Look through the records below and copy each line that includes the word "lines".

(Dataset entries)
▬▬▬▬▬▬

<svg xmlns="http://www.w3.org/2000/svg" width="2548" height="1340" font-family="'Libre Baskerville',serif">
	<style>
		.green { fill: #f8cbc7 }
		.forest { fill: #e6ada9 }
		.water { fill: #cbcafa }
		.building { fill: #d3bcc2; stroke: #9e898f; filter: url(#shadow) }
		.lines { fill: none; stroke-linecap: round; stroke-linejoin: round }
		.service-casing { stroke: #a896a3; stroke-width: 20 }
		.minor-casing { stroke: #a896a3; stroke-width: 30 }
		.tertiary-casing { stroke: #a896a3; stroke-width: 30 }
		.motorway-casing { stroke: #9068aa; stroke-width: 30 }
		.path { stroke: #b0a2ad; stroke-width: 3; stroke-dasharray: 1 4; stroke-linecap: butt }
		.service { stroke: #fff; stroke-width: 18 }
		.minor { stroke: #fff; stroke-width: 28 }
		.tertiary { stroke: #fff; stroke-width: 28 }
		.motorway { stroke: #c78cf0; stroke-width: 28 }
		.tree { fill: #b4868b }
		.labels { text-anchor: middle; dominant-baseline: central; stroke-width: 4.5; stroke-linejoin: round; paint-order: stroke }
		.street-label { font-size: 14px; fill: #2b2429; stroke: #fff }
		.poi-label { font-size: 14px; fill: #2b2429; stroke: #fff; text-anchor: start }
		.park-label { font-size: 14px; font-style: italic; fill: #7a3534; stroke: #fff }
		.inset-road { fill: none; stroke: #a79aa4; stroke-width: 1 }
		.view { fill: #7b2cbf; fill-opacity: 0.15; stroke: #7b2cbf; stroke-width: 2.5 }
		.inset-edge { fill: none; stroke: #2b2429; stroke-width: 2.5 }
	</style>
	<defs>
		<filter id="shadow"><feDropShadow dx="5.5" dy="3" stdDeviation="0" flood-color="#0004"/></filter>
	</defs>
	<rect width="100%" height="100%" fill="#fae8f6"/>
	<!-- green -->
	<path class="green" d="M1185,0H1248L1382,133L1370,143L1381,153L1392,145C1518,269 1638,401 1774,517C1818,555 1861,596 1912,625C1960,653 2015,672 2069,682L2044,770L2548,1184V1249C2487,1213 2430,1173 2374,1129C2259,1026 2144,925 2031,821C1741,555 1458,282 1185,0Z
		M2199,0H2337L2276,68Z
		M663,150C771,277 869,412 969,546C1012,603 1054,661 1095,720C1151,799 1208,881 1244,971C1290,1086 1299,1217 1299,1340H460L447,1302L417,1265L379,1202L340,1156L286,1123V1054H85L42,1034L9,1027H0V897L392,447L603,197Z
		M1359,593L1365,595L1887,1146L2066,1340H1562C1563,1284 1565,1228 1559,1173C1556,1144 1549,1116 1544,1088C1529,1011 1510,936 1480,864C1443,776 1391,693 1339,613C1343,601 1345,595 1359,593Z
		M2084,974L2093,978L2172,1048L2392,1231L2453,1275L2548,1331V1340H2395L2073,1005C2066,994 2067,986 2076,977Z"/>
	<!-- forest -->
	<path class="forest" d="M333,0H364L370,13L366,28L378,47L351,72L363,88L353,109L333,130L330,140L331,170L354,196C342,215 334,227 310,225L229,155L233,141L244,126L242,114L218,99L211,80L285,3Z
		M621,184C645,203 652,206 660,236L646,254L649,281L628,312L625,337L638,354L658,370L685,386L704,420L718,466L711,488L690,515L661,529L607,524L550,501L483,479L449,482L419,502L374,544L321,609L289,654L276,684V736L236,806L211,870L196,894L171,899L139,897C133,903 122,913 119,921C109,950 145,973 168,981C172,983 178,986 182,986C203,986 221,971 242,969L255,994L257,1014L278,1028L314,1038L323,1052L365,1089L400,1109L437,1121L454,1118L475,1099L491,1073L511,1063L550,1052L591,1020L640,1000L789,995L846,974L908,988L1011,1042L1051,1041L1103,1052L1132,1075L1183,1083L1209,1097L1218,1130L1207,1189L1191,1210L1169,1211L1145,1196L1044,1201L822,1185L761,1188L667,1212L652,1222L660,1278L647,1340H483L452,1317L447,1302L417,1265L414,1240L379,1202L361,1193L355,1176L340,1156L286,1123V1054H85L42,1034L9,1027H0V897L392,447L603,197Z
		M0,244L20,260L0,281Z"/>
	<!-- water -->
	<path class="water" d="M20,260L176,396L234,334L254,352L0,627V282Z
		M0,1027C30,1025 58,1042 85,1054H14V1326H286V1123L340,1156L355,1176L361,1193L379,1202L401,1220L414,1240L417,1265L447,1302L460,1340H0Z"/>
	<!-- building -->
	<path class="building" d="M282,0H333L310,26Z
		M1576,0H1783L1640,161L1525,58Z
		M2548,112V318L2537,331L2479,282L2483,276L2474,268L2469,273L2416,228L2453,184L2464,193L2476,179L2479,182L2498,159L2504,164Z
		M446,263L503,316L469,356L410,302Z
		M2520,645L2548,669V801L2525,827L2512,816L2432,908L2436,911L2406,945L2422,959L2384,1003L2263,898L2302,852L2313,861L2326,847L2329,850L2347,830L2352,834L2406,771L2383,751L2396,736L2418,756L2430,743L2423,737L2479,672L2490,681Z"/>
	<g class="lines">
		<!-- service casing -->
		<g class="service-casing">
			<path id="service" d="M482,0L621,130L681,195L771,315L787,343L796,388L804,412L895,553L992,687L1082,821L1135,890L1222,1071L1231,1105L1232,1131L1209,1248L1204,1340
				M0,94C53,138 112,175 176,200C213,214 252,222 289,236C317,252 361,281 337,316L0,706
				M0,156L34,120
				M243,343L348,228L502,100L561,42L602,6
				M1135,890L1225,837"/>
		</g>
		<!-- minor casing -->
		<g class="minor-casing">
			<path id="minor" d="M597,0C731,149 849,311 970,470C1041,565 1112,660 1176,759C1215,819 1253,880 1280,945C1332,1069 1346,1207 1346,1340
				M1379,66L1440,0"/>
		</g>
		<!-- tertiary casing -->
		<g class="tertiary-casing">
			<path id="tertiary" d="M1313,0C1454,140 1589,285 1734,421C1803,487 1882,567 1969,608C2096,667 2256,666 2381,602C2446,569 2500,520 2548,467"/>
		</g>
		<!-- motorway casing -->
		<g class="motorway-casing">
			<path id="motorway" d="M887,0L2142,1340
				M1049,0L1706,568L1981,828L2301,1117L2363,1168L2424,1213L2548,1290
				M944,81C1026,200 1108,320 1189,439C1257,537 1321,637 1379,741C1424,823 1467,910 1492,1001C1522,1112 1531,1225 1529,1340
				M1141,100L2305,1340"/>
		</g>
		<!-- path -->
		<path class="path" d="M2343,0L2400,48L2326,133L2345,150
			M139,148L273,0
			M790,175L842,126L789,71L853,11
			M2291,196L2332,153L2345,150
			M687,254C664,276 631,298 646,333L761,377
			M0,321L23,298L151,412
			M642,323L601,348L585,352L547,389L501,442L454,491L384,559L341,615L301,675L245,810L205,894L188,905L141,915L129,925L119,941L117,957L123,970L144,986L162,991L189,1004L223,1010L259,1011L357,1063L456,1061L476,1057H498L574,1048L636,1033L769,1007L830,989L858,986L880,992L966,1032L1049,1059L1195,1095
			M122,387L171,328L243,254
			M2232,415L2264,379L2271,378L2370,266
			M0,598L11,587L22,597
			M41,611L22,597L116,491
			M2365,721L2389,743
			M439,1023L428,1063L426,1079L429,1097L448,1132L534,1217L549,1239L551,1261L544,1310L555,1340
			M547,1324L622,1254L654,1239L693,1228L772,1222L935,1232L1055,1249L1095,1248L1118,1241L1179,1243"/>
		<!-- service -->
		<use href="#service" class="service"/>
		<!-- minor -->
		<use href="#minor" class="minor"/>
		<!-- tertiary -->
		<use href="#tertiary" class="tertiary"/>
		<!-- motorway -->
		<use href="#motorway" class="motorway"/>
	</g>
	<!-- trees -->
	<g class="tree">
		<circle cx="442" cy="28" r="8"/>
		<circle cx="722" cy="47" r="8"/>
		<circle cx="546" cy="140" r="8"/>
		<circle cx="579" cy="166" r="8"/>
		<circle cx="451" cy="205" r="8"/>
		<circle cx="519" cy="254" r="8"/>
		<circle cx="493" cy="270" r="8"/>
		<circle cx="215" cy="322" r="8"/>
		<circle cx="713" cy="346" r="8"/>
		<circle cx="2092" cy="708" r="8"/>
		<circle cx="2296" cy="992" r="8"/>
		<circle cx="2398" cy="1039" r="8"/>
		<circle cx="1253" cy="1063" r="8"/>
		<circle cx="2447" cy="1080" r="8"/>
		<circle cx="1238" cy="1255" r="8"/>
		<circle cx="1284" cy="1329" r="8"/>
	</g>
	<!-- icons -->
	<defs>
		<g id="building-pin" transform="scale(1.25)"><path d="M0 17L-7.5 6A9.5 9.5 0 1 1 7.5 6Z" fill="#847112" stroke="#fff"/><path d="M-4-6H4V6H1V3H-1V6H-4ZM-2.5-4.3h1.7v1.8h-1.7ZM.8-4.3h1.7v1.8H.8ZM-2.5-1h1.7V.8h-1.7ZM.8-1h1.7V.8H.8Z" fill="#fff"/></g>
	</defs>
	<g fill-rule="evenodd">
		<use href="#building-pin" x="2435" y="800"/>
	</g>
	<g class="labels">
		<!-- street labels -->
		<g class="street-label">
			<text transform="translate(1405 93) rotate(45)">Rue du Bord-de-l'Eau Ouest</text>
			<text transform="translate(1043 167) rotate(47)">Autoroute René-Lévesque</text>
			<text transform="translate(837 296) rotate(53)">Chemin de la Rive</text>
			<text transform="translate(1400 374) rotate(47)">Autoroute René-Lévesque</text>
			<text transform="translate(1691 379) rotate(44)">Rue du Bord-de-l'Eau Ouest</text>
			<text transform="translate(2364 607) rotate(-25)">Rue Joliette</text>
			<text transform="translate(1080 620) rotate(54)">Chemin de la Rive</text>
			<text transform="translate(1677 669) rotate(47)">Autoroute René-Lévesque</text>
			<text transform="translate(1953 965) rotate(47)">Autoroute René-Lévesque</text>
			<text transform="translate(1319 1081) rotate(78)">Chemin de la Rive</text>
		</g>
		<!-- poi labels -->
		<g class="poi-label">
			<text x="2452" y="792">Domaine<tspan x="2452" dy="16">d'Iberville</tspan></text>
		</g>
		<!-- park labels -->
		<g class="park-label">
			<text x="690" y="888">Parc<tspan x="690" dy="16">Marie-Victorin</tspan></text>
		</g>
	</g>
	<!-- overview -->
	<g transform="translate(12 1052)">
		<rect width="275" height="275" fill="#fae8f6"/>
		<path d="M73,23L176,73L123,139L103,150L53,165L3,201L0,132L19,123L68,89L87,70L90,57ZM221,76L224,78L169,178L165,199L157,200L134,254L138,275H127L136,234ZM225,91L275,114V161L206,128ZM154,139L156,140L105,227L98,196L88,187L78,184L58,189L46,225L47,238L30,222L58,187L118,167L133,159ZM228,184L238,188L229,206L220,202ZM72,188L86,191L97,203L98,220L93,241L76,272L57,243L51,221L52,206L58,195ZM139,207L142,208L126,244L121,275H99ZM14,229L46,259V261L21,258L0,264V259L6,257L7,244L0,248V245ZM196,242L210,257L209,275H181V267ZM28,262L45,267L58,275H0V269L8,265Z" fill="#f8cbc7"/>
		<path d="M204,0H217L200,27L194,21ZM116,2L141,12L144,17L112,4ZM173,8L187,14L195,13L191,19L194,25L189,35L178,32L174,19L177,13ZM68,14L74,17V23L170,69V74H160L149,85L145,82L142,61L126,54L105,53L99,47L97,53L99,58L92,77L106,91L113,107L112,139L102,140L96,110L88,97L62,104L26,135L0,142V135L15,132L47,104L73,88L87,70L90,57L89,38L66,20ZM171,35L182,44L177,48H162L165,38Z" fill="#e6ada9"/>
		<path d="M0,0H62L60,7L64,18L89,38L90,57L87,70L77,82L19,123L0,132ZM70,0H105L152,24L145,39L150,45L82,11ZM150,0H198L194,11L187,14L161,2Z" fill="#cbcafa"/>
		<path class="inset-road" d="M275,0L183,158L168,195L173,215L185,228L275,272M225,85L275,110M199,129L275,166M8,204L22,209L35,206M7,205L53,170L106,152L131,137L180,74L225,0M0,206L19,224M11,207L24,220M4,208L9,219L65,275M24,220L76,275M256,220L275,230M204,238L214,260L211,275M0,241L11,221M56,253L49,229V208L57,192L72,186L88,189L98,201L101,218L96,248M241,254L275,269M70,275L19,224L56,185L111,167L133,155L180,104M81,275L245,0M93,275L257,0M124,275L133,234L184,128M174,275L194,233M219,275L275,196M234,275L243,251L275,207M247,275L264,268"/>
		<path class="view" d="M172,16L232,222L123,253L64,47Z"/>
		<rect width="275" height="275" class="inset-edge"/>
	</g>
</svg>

▬▬▬▬▬▬

◆ **Solved problem**
		.lines { fill: none; stroke-linecap: round; stroke-linejoin: round }
	<g class="lines">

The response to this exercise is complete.